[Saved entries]
"""
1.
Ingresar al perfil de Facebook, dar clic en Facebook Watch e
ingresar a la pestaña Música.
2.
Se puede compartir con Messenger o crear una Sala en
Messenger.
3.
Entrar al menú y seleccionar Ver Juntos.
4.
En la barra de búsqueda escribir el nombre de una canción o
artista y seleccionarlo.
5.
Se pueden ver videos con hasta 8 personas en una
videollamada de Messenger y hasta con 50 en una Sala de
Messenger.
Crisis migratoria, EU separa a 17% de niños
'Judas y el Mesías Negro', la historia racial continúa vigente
"""
— What you have to do —
Provide a verbatim reproduction of all the records.

— Output below —
1.
Ingresar al perfil de Facebook, dar clic en Facebook Watch e
ingresar a la pestaña Música.
2.
Se puede compartir con Messenger o crear una Sala en
Messenger.
3.
Entrar al menú y seleccionar Ver Juntos.
4.
En la barra de búsqueda escribir el nombre de una canción o
artista y seleccionarlo.
5.
Se pueden ver videos con hasta 8 personas en una
videollamada de Messenger y hasta con 50 en una Sala de
Messenger.
Crisis migratoria, EU separa a 17% de niños
'Judas y el Mesías Negro', la historia racial continúa vigente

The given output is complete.